Jusqu’ici, seul le président de la République était soumis à cette obligation. Il devait déposer une déclaration écrite de patrimoine auprès du Conseil constitutionnel, chargé de la rendre publique, uniquement au début de son mandat. Le texte adopté prévoit désormais une seconde déclaration à la fin du mandat présidentiel.
Un amendement introduit par le gouvernement étend également cette obligation au Premier ministre et au président de l’Assemblée nationale. Présenté en commission par le ministre de la Justice, Me Moussa Sarr, l’amendement avait été validé le 12 août par la Commission des lois, de la décentralisation, du travail et des droits humains, après plusieurs suspensions de séance.
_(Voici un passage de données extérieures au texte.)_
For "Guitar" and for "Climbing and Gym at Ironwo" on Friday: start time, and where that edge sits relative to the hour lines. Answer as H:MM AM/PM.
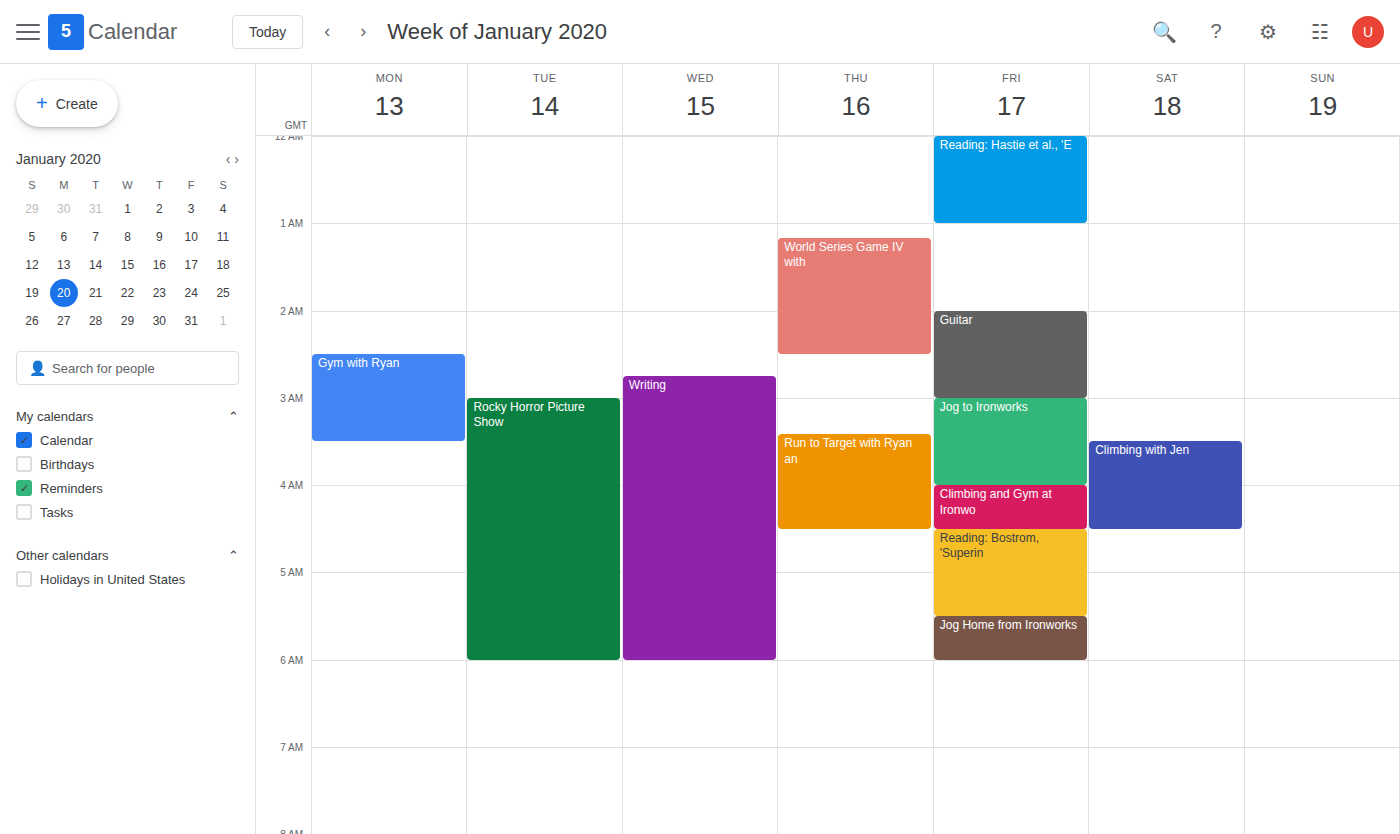
"Guitar": 2:00 AM, exactly on the 2 AM line. "Climbing and Gym at Ironwo": 4:00 AM, exactly on the 4 AM line.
Le groupe parlementaire PASTEF-Les Patriotes avait annoncé avoir approuvé à l’unanimité cet élargissement avant son examen en séance plénière.
Le vote s’est toutefois déroulé dans un climat tendu. Le député de l’opposition Abdou Mbow a notamment accusé la majorité parlementaire d’avoir initialement cherché à limiter la portée de la réforme concernant le président de l’Assemblée nationale, avant de revenir sur cette disposition sous la pression de l’opinion.
Les débats ont également révélé des divergences au sein de la majorité, notamment à travers les positions exprimées par les députés Djiby Ciss et Félicité Mbougane Sarr.
Le président du groupe parlementaire PASTEF, Ayib Daffé, avait défendu une adoption à la majorité des 3/5, requise pour une révision constitutionnelle par voie parlementaire sans référendum. Il avait également appelé le président Bassirou Diomaye Faye à promulguer le texte sans nouvelle saisine du Conseil constitutionnel.
Cette réforme intervient après une première version du texte, déjà adoptée par l’Assemblée nationale, mais rejetée par le Conseil constitutionnel après saisine du chef de l’État. Le nouveau dispositif vise ainsi à renforcer les obligations de transparence patrimoniale pesant sur les principales autorités publiques.